- Task to carry out
Exact copy, no pictures: return all the data below as written.
_ _ _ _ _ _ _
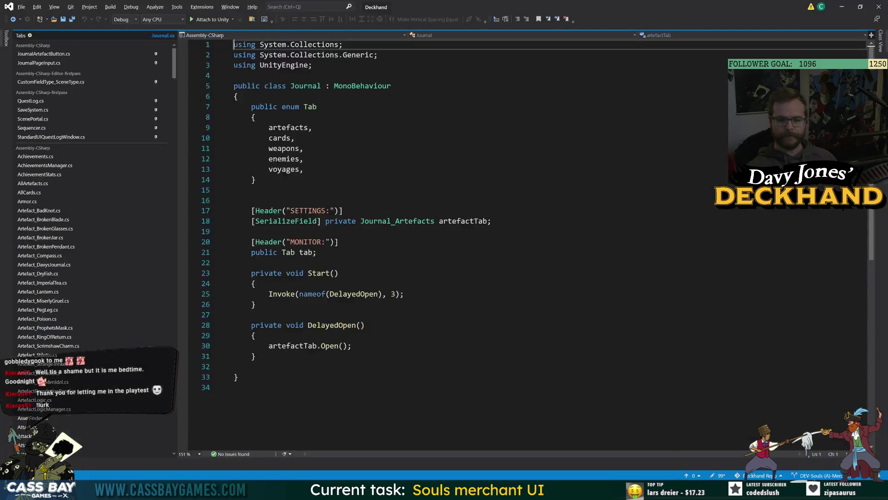
Add a 'private JournalPageInput journalInput;' field below the tab field
{"action": "left_click", "coordinate": [492, 221]}
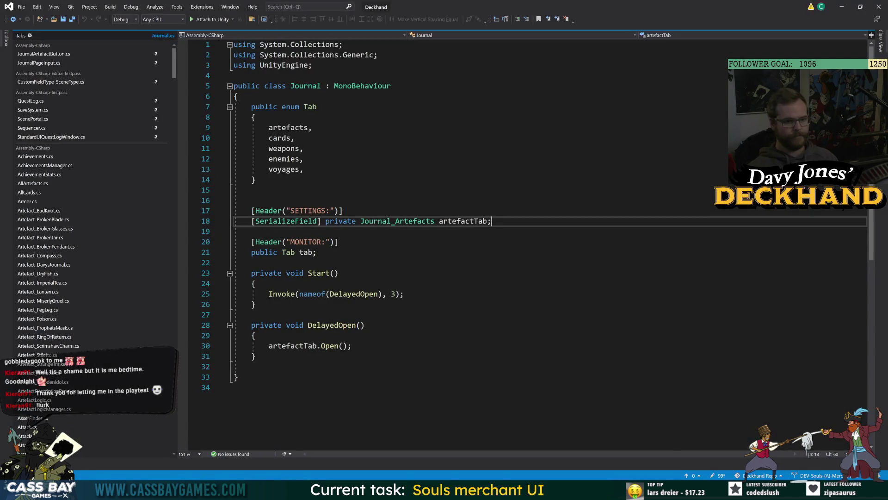
{"action": "key", "text": "Down"}
{"action": "key", "text": "Down"}
{"action": "key", "text": "Down"}
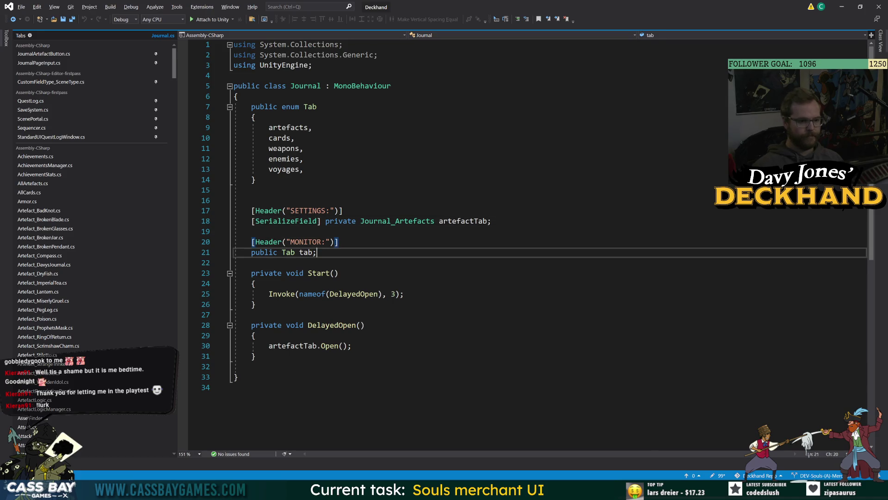
{"action": "key", "text": "Return"}
{"action": "key", "text": "Return"}
{"action": "type", "text": "pri"}
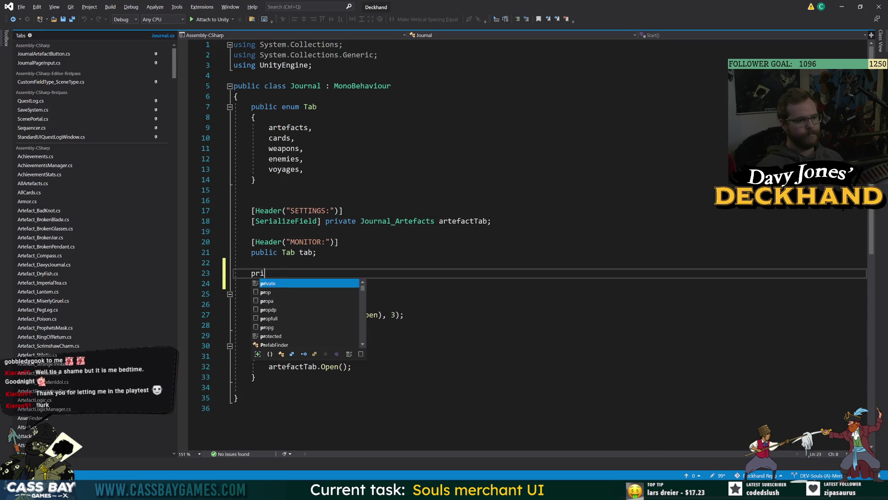
{"action": "type", "text": "vate JournalPageInput"}
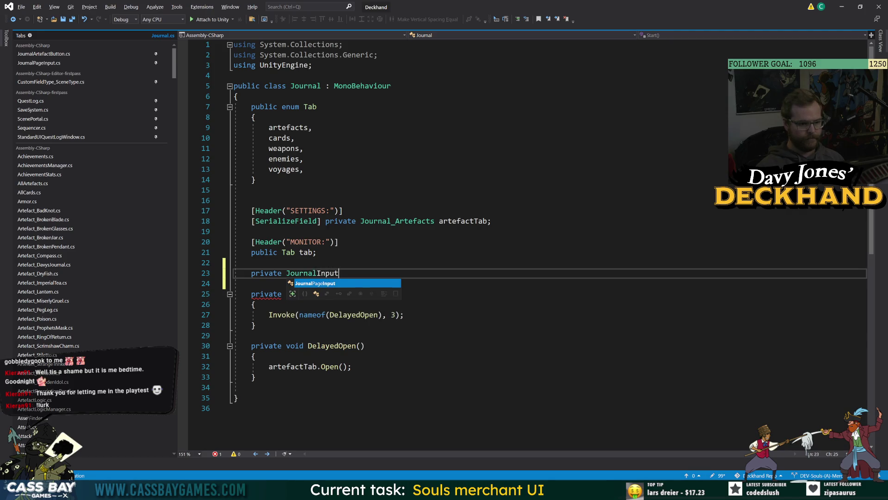
{"action": "type", "text": " journalInput;"}
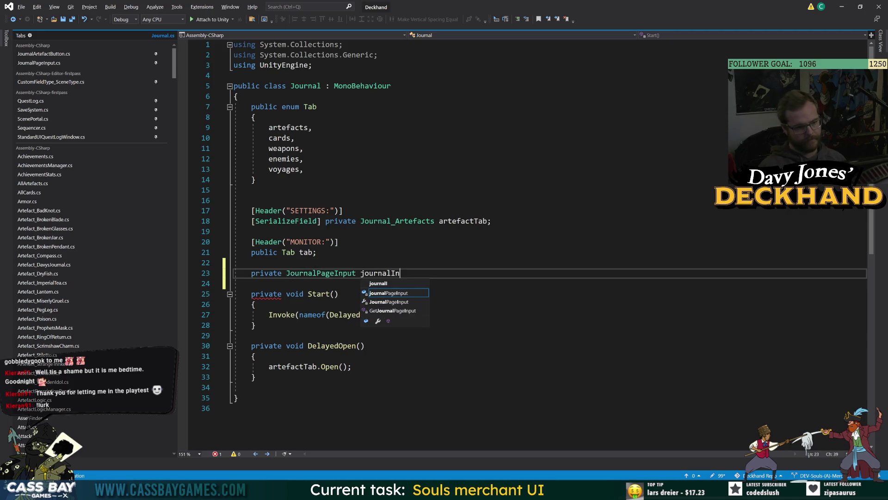
Add an Awake method assigning journalInput = GetComponent<JournalPageInput>()
{"action": "key", "text": "Return"}
{"action": "key", "text": "Return"}
{"action": "type", "text": "aw"}
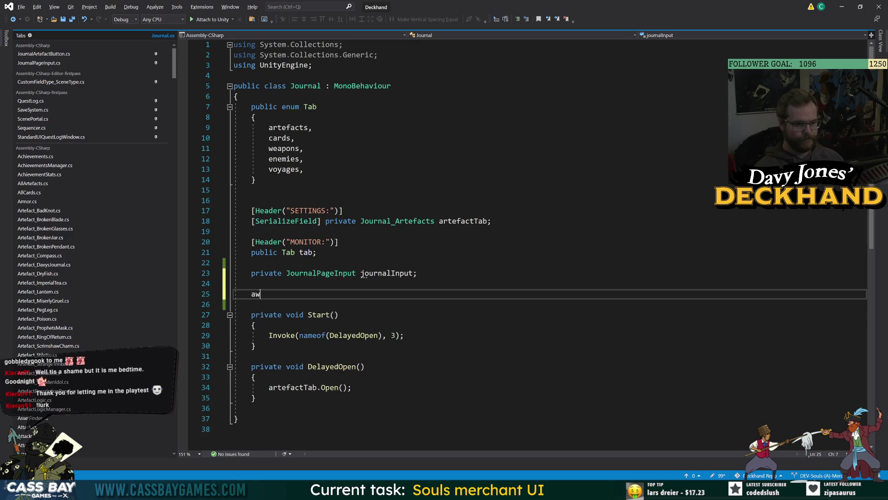
{"action": "key", "text": "Tab"}
{"action": "type", "text": "get<"}
{"action": "key", "text": "BackSpace"}
{"action": "key", "text": "BackSpace"}
{"action": "key", "text": "BackSpace"}
{"action": "type", "text": "journa"}
{"action": "key", "text": "Tab"}
{"action": "type", "text": "= getcom<Journ"}
{"action": "key", "text": "Down"}
{"action": "key", "text": "Down"}
{"action": "key", "text": "Down"}
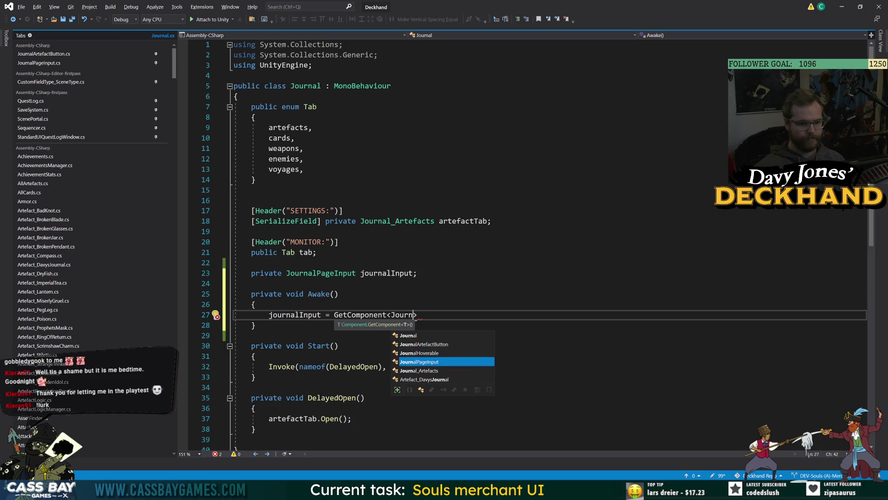
{"action": "key", "text": "Tab"}
{"action": "type", "text": "();"}
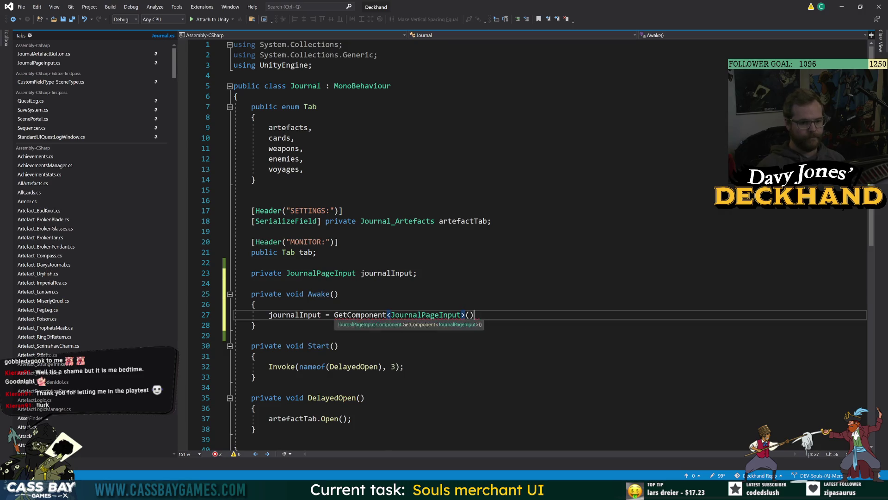
Start a public JournalPageInput declaration on a new line below the journalInput field
{"action": "left_click", "coordinate": [417, 273]}
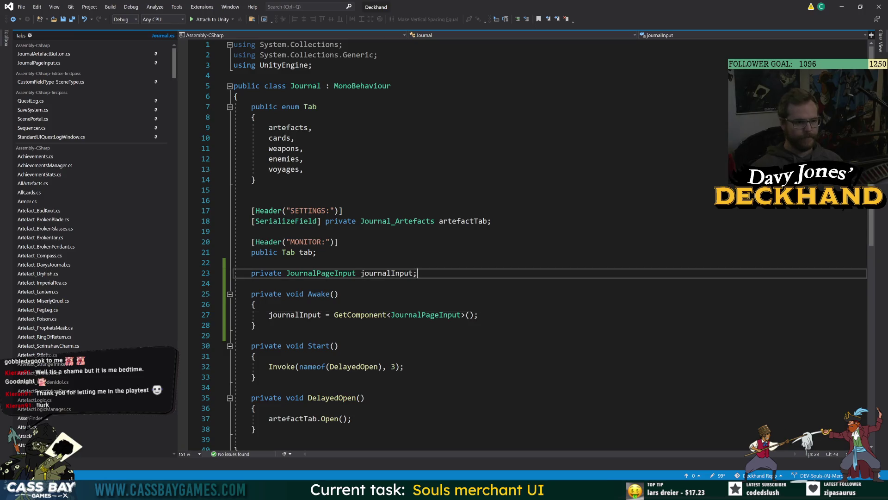
{"action": "key", "text": "Return"}
{"action": "type", "text": "public Journ"}
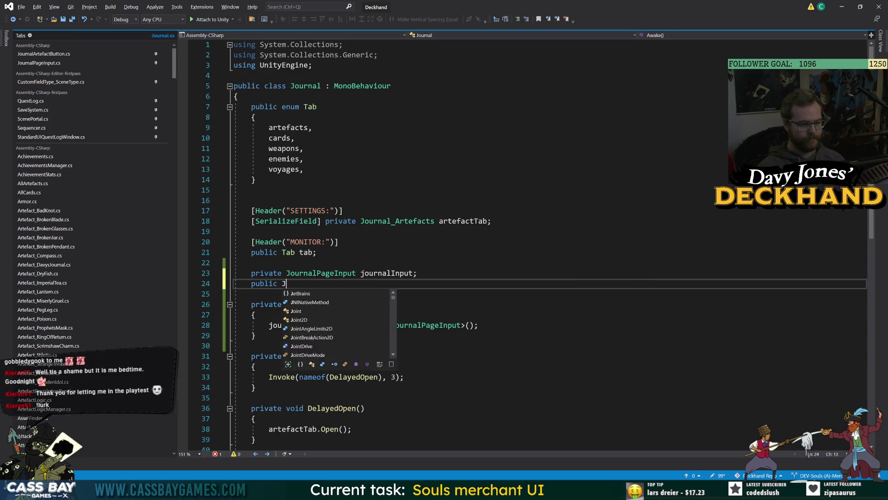
{"action": "type", "text": "alP"}
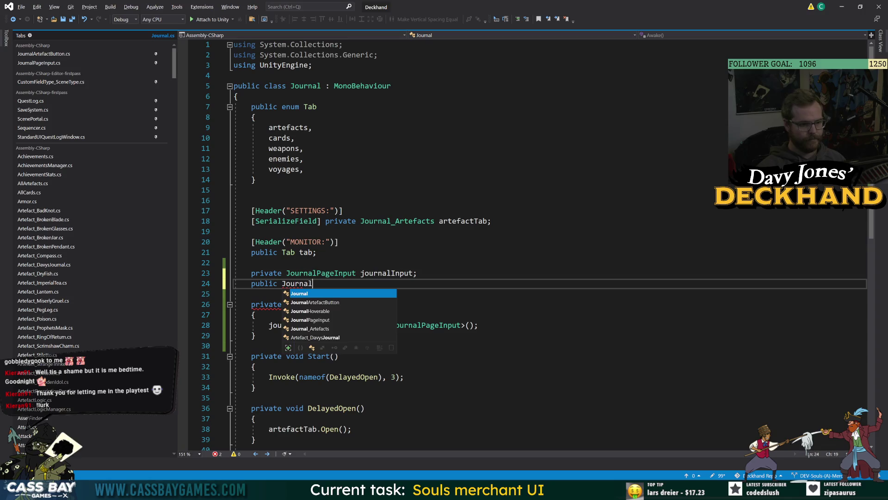
Finish a public JournalPageInput _journalInput property that returns journalInput
{"action": "key", "text": "Tab"}
{"action": "type", "text": "_journal"}
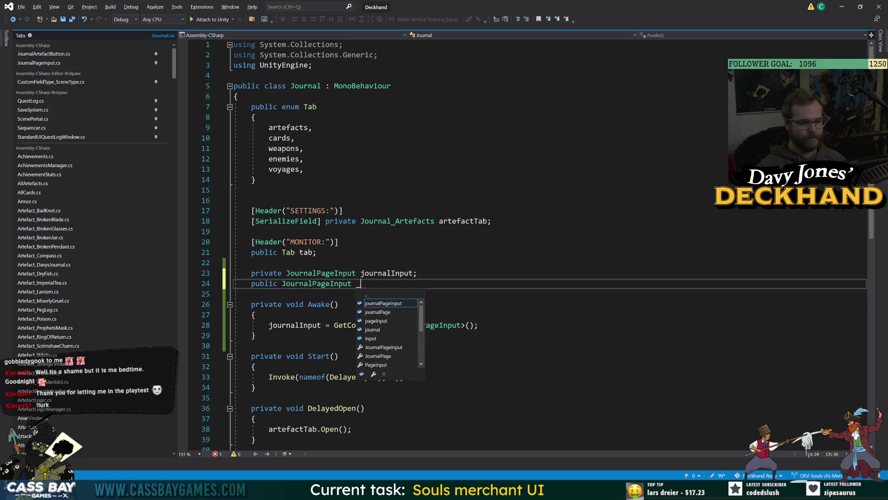
{"action": "type", "text": "I"}
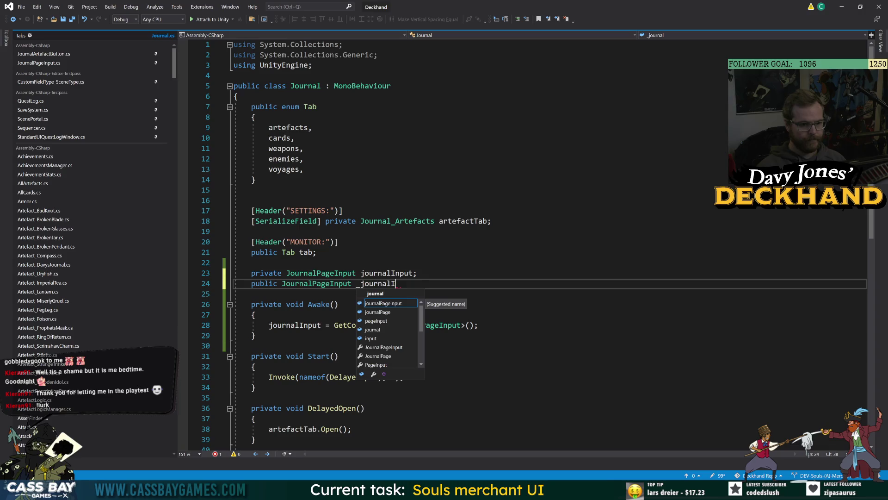
{"action": "type", "text": "nput { get=>jopur"}
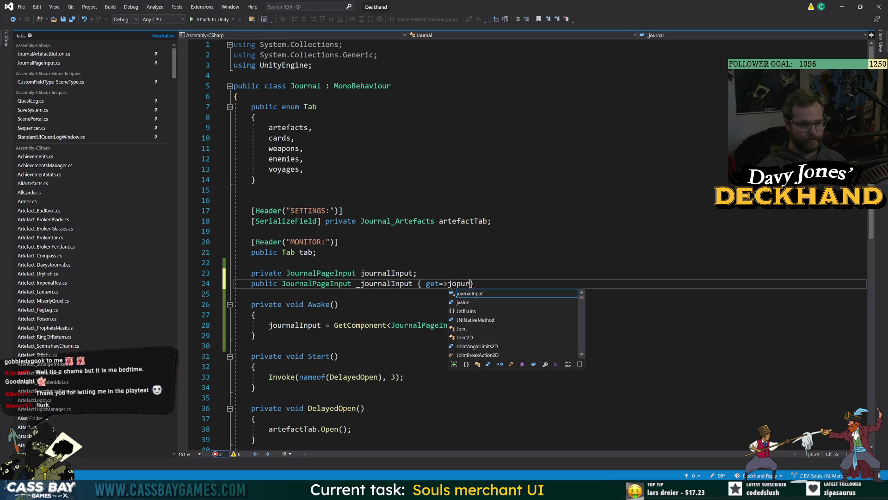
{"action": "key", "text": "BackSpace"}
{"action": "key", "text": "BackSpace"}
{"action": "key", "text": "BackSpace"}
{"action": "type", "text": "ourn"}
_ _ _ _ _ _ _
- Result for this task
Add a 'private JournalPageInput journalInput;' field below the tab field
{"action": "left_click", "coordinate": [492, 221]}
{"action": "key", "text": "Down"}
{"action": "key", "text": "Down"}
{"action": "key", "text": "Down"}
{"action": "key", "text": "Return"}
{"action": "key", "text": "Return"}
{"action": "type", "text": "pri"}
{"action": "type", "text": "vate JournalPageInput"}
{"action": "type", "text": " journalInput;"}
Add an Awake method assigning journalInput = GetComponent<JournalPageInput>()
{"action": "key", "text": "Return"}
{"action": "key", "text": "Return"}
{"action": "type", "text": "aw"}
{"action": "key", "text": "Tab"}
{"action": "type", "text": "get<"}
{"action": "key", "text": "BackSpace"}
{"action": "key", "text": "BackSpace"}
{"action": "key", "text": "BackSpace"}
{"action": "type", "text": "journa"}
{"action": "key", "text": "Tab"}
{"action": "type", "text": "= getcom<Journ"}
{"action": "key", "text": "Down"}
{"action": "key", "text": "Down"}
{"action": "key", "text": "Down"}
{"action": "key", "text": "Tab"}
{"action": "type", "text": "();"}
Start a public JournalPageInput declaration on a new line below the journalInput field
{"action": "left_click", "coordinate": [417, 273]}
{"action": "key", "text": "Return"}
{"action": "type", "text": "public Journ"}
{"action": "type", "text": "alP"}
Finish a public JournalPageInput _journalInput property that returns journalInput
{"action": "key", "text": "Tab"}
{"action": "type", "text": "_journal"}
{"action": "type", "text": "I"}
{"action": "type", "text": "nput { get=>jopur"}
{"action": "key", "text": "BackSpace"}
{"action": "key", "text": "BackSpace"}
{"action": "key", "text": "BackSpace"}
{"action": "type", "text": "ourn"}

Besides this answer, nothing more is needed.